James, 58, is wanted on nine new sex-related charges involving three individuals over a 15-year span.

"I think there's one less predator on the street and he can't hurt any more kids," said former NHL star Theo Fleury, one of his accusers.

But another of the complainants, who remains anonymous under a court-ordered publication ban, told The Canadian Press that the former hockey coach's return opens a painful new chapter.

"Now that he's behind bars, that's good for society as a whole and all of those he no longer has access to," said the complainant.

"But it's not necessarily so good for the three of us who came forward and who are now clearly in his sights. Who knows what his next move will be?"

Police in the Manitoba capital issued a short news release saying the former junior hockey coach was arrested "through mutual agreement" and remains in custody.

No additional details will be released, they said.

The warrant, issued earlier this month, listed allegations from that date back to 1979 and end in 1994. They include Fleury, who has published a tell-all autobiography alleging that James abused him starting when he was 14 years old.

"The thing I worry about is that he actually did come back (voluntarily)" said the unnamed complainant, a former teenage hockey prospect.

"It isn't as if he is some fine, upstanding, rehabilitated, law-abiding citizen, no matter how hard he will try to make himself appear that way."

Fleury, however, expressed no reservations and said he was pleased to hear that James is once again behind bars.

"I understand that it does take a while to put an investigation together, put charges together and whatnot, so I'm pleased at this point with the result of what happened today," he said from Toronto. "We'll just keep moving forward and trust in the legal system that we'll get justice."

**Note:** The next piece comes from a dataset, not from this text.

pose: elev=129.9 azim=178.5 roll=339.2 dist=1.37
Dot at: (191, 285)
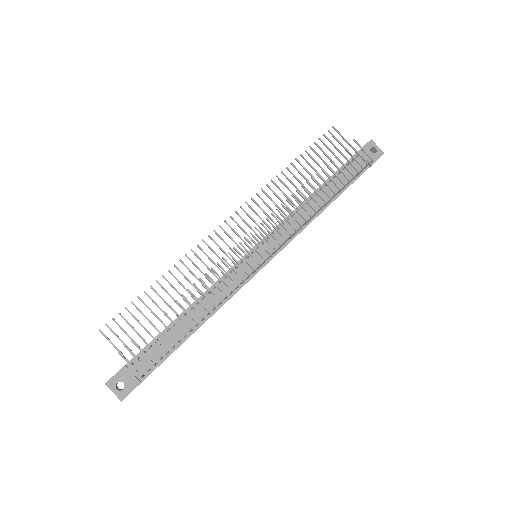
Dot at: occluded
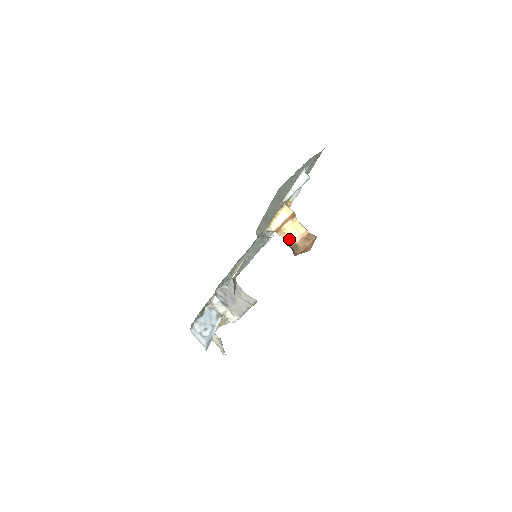
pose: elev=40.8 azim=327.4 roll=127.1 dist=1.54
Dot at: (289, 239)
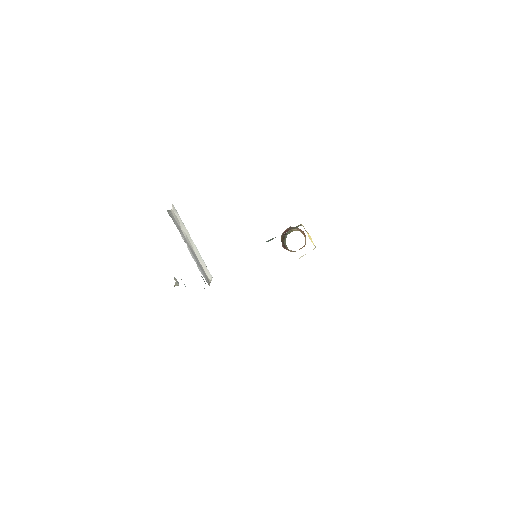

Fleury added he is prepared to testify if the case goes to trial.

"I'll do whatever it takes from here on in ... to make this come to an ending."

James, who coached the Moose Jaw Warriors, Swift Current Broncos and Calgary Hitmen, pleaded guilty in 1997 to hundreds of assaults on two teenage players, including former NHLer Sheldon Kennedy, and was sentenced to three and a half years in prison.

He was quietly pardoned three years ago, news which caused an uproar when it was revealed by The Canadian Press earlier this year.

The federal government has since won all-party agreement to toughen up Canada's pardon system. The Prime Minister's Office had no comment about Wednesday's arrest.

James's last known address was in Guadalajara, Mexico.

Evan Roitenberg, his lawyer, said late Wednesday that when the warrant was issued, James had resolved to come back to Canada to face the charges, and "that's exactly what he did."

He said James thought he had moved past this chapter of his life but is "now faced with it again" and finds himself "revisiting the past."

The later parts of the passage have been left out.